And I'm super surprised by the lack of gay people here. Like damn, I knew we were a minority, but I didn't think we were so small to the point that I single handidly represent 8% of Tildes' entire gay community.
It could be a sampling error. I'm gay and didn't participate in the census, so you just may be about 1/3rd of a percentage point less important. :P
In any case, Tildes has 59 queer people (including asexuals and those still questioning). That's a quarter of the community. That's pretty huge.
Another gay checking in, who also didn't participate in the census!
I'm another non-census gay man.
The census didn't capture everyone on Tildes, for various reasons.
There's literally half a dozen of us! Woo!
I didn't participate in the survey though, as I'm not longer an active user of the site. I just like to check in sometimes.
Actually, you don't. Even if we add all the IT people and all the STEM people, that's only 115 people, out of 234 people who answered. That's just under 50%. You're losing ground. :P
La la la I can't hear youuu
Reading the feedback, a lot of people complain about a mild to extreme left-wing bias. I think it's safe to assume they're talking relative to US politics?
I don't want to unfairly dismiss these concerns but Tildes seems really mild compared to subreddits like /r/socialism or even /r/chapotraphouse.
Could some people put forth some examples?
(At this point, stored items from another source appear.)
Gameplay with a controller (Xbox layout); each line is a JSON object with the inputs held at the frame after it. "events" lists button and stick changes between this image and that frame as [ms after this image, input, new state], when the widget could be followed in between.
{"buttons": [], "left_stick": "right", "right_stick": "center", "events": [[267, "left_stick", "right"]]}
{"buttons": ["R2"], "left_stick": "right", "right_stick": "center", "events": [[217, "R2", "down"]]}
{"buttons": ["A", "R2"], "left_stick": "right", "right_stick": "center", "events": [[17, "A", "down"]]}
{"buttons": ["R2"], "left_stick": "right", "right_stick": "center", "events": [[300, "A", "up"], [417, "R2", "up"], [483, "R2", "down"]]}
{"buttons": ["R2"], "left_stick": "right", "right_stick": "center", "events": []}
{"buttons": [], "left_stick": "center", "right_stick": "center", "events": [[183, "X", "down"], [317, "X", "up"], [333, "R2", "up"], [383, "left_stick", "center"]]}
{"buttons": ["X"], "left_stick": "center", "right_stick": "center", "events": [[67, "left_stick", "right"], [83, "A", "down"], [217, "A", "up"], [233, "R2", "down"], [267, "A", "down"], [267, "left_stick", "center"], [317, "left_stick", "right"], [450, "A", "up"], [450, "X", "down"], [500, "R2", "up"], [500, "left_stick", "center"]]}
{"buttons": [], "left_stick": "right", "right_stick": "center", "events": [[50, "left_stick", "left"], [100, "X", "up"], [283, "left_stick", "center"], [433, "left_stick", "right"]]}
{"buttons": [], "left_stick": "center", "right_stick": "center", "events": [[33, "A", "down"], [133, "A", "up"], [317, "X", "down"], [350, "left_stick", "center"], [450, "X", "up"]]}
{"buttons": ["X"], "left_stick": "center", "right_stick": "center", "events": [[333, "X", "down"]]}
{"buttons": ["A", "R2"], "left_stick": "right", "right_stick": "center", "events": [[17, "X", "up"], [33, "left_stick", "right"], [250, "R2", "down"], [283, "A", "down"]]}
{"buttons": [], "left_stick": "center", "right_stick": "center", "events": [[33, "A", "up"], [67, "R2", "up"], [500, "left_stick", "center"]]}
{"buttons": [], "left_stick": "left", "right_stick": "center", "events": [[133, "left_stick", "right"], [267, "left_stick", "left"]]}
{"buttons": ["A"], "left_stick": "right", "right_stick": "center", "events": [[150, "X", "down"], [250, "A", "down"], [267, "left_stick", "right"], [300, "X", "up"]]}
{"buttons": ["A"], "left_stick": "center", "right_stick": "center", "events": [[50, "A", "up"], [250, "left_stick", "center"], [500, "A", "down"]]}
We do skew to the left, and I assume to the majority here (i.e. US users) this is going to seem even more extreme, because the US is just a very conservative country, compared to Tildes' second biggest userbase from Europe. Like I cannot tell you how conservative the US really is, the politics are actually insane. So when a European makes a political statement that would here be considered center to left-wing, to an American it probably would look like some insane progressive statement or something.
To put it into perspective, the Democrats, the left option of the US, with their current talking points, would very much be a right wing party in Europe. Not even center-right wing, like really right-wing.
Markets- 7,02 - Equality (People favour regulation of the free market)
Nation - 6,9 - Globe (People find international relations and globalism better than nations)
Liberty - 3,8 - Authority (This one doesn't surprise me)
Tradition - 7,48 - Progress (This one doesn't either)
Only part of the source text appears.